Town Resolution Needed By July To Move Forward For Nov. Vote
By Tina Traster
Clarkstown has until August 3rd to decide whether it will put a referendum on the Nov. 3rd ballot for voters to allow The Palisades Center to expand into its unused space.
To meet that deadline, the Town of Clarkstown must pass a resolution at either its June or July town board meetings to move forward with the ballot filing with the County Board of Elections.
At least three of the council’s five members say it’s time to put the issue to a vote.
“I believe in having a referendum put on the ballot,” said Councilman Michael Graziano. “We want that mall to survive. The last thing we need is a big white elephant standing empty. Can you imagine what that would be like?”
The debate over a vote on the covenant to lift the restriction has been going on for years. The mall and Clarkstown are still awaiting a ruling from the Second Circuit Court of Appeals over the mall’s efforts to lift the restrictions preventing it from expanding beyond its present 1.85 million square feet without voter approval.
But COVID-19 and New York’s Pause has brought to a head the plight of retail at the Palisades Center and countywide. Department stores, big box retailers, chains, and fast-food restaurants were struggling long before the country went into lockdown. Nearly 10,000 stores shut down in 2019. At least 4,000 stores have already gone dark in 2020. The Palisades Center has lost J.C. Penny, Lord & Taylor, Bed Bath & Beyond and many more stores.
Further, due to lack of rental payments, the mall has not paid its mortgage since April, and insiders at JP Morgan Chase are concerned about July payments. Some speculate tenants such as Barnes & Noble, New York Sports Club, and Cheesecake Factory may stay dark.
Prior to the coronavirus outbreak, there was ongoing discussion about the need for the mall to pivot toward becoming an entertainment-oriented destination. COVID-19 has compromised the entertainment and “experiential” opportunities but malls around the country are trying to save themselves by redeveloping their properties with housing, hotels and conference centers.
Councilman Don Franchino, who is in close talk with mall executives, said the logical way to move forward is for the Pyramid Group, which manages the mall, to build rental units for millennials.
“The site is an obvious transportation hub,” he said. “Clarkstown’s master plan is asking for more millennial apartments.”
Franchino, who has been fighting to put the covenant issue to a vote for years, said, “This is the year for it. The mall has to be enhanced. Voters will lift the covenant.”

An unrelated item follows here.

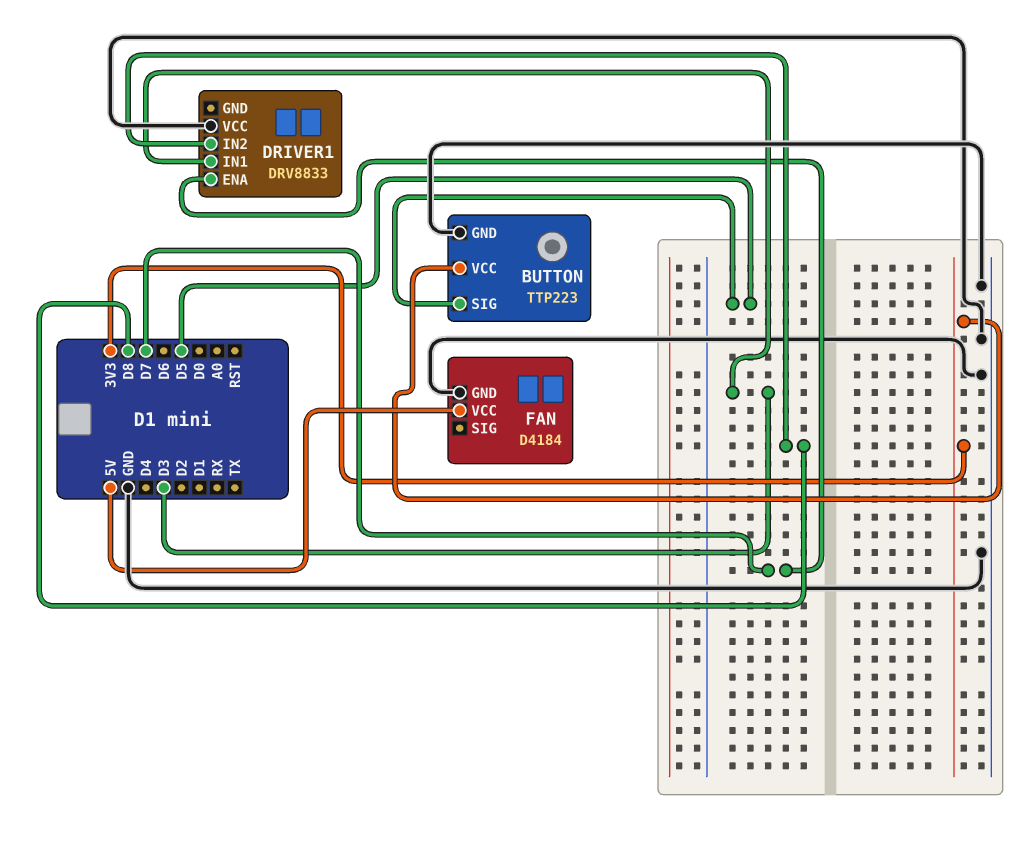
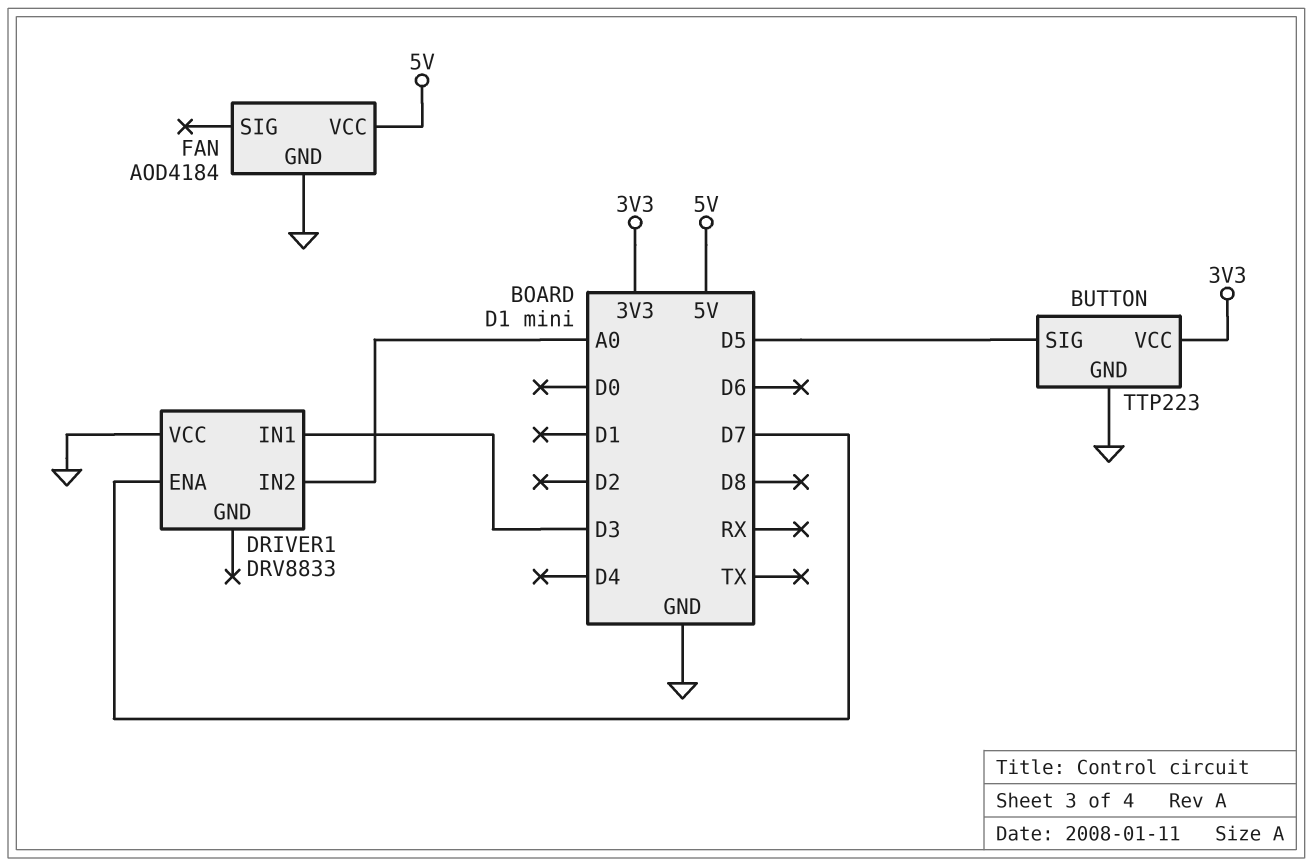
DRIVER1 pin IN2: D8 -> A0
FAN: D4184 -> AOD4184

The councilman is hopeful the town will introduce a resolution on the vote at either the June 23rd or July 18th town council meeting.
To date, Town Supervisor George Hoehmann has been reluctant to call for a referendum. RCBJ reached out for comment but has not heard back.
Pressure is building for the referendum. County Executive Ed Day has repeatedly urged the two sides to work out the issue “outside of court” in order to allow the mall to expand, and a town-appointed economic committee concluded that allowing the mall to expand was critical.
The center paid $23.5 million in annual sales tax and $21.4 million in property taxes in 2018.
Back in 2002, voters overwhelmingly said no to the mall’s expansion after the town held a referendum to release the mall from the “restrictive covenant,” that prohibits expansion.
Based on sources close to the matter, there are divided legal opinions over whether or not the town can make a unilateral board decision regarding the covenant. The decision to put the issue to a vote has been caught up in another problem: future tax assessment challenges.
In 2013, the Palisades Center won a $20 million tax appeal, which cost the Clarkstown school district $13 million, the town $5 million, and the county $2 million. The tax settlement covered tax years 2009/2010 through 2013/2014. A provision in the agreement prevents the mall from challenging its assessment through 2020.
In May, the mall filed a grievance with the Town of Clarkstown to slash its tax bills by 50 percent, citing economic difficulties. The mall is seeking a reduction of full market value of nearly $466 million to about $230 million. However, taxes are not levied on full market value; they are assessed after an equalization rate is applied to the full market value to determine an assessed value. Should the mall succeed, its assessed value would be reduced from $140 million to $60 million.
The grievance is before the town’s Board of Assessment Review, which has until July 1 to decide but the tax grievance is a key issue at the negotiating table between the town and the mall.
“It is time to stop talking about this and to do something,” said Councilman Patrick Carroll, referring to the referendum. “This needs to happen. The mall needs to diversify.”